Lynsi Torres pays ex-husband $19k in child support

Lynsi Torres, president of In-N-Out Burger and the youngest female billionaire in America, pays her second ex-husband, Richard Martinez, $19,000 a month in child support.

Torres and Martinez were married from 2004 until 2011 and have 8-yar-old twins together.

According to the divorce settlement, which was obtained by RadarOnline, the couple has joint custody of the twins and Torres has to pay their private school tuition in addition to paying Martinez $18,956 a month in child support until “said child marries, dies, is emancipated, reaches the age of 19, reaches the age of 18 and is not a full-time high school student.”

Torres requested that a judge quickly end her marriage to Martinez because her her relgious beliefs prevented her from dating another man while still married.

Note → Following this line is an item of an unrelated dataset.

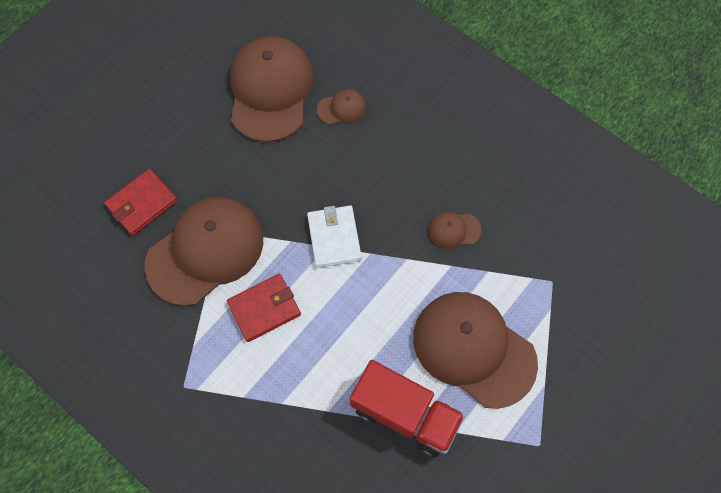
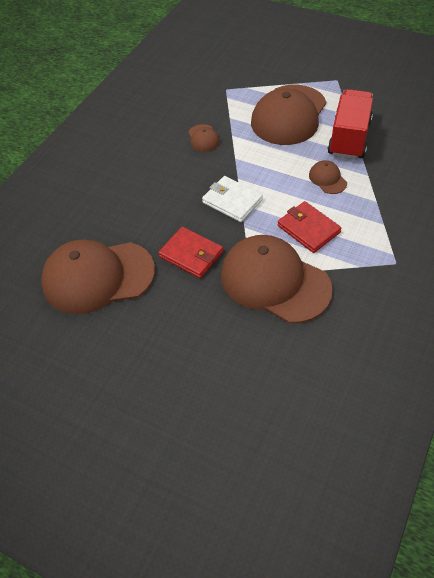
camera: 100 degrees left, 15 degrees down
(142, 203) = (244, 345): red wallet -> red wallet (191, 254)
(334, 238) = (232, 201): white wallet -> white wallet turned 60 degrees clockwise
(342, 108) = (109, 222): brown cap -> brown cap (327, 179)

That other man was the 30-year-old’s third husband, race car driver Val Torres Jr. The two married shortly after her divorce from Martinez was finalized.

In a June 2011 declaration, Torres said:

“I am a deeply spiritual and religious person both privately and publicly….In-N-Out Burger has a well-known and long standing reputation as a corporation that is operated with a Christian message and philosophy.”

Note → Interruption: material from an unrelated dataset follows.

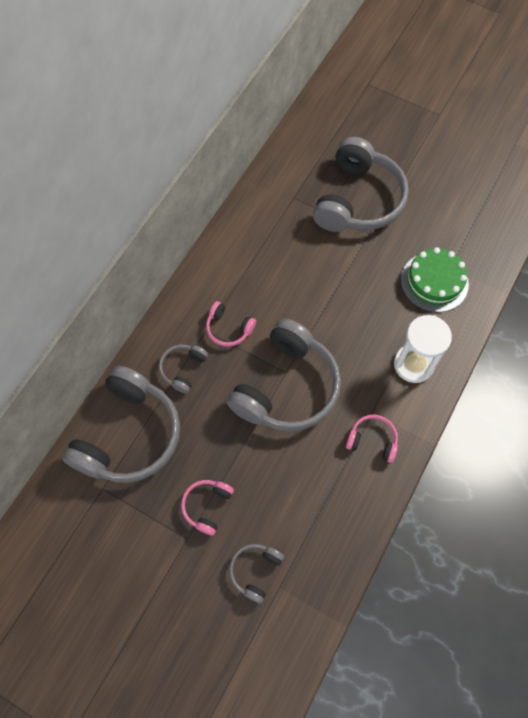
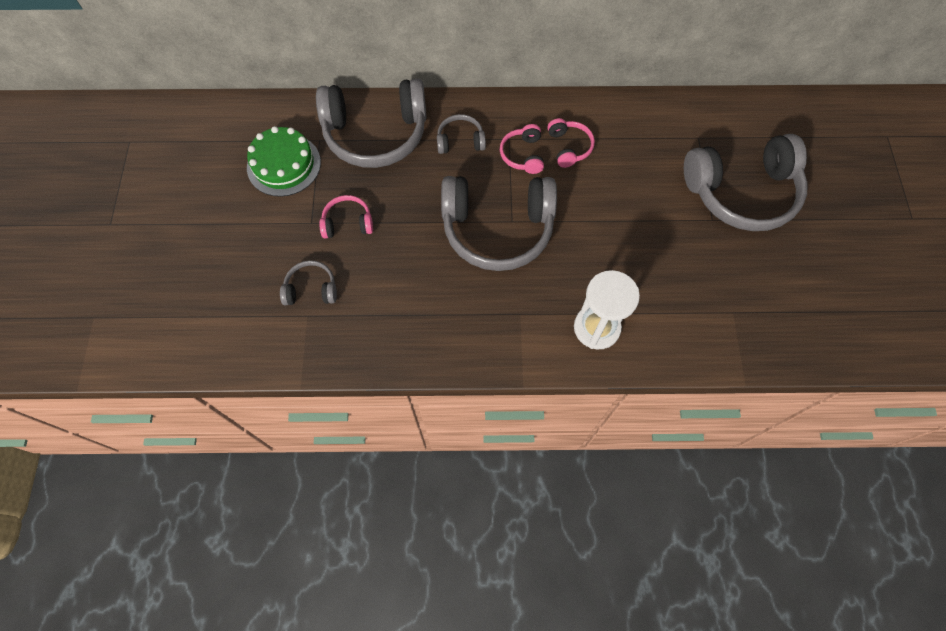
camera: 60 degrees right, 0 degrees up
(372, 441) = (491, 327): pink headphones -> pink headphones (569, 147)
(434, 282) = (704, 305): green cake -> green cake (284, 165)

Torres went on to say that she has worked hard to maintain her own Christian reputation and that of In-N-Out, and that she continues to include “John 3:16″ at the bottom of all the company’s cups. She said she feared that, if she dated someone else before her divorce was finalized, it would be detrimental to her public image and to the burger chain’s corporate image.

As we have previously reported, In-N-Out Burger was founded by Torres’ grandparents, Harry and Esther Snyder in 1948. After Harry Snyder died in 1976, his son, Rich, assumed control of the company. When Rich died in a plane crash 10 years ago, Torres’ father, Harry Guy Snyder, took over. After his death in 1999, when Torres was 16, Esther Snyder kept control of the company until she died in 2006. Lynsi Torres controls In-N-Out through a trust that gave her half ownership of the chain when she turned 30 last year. When she turns 35, she will have full ownership.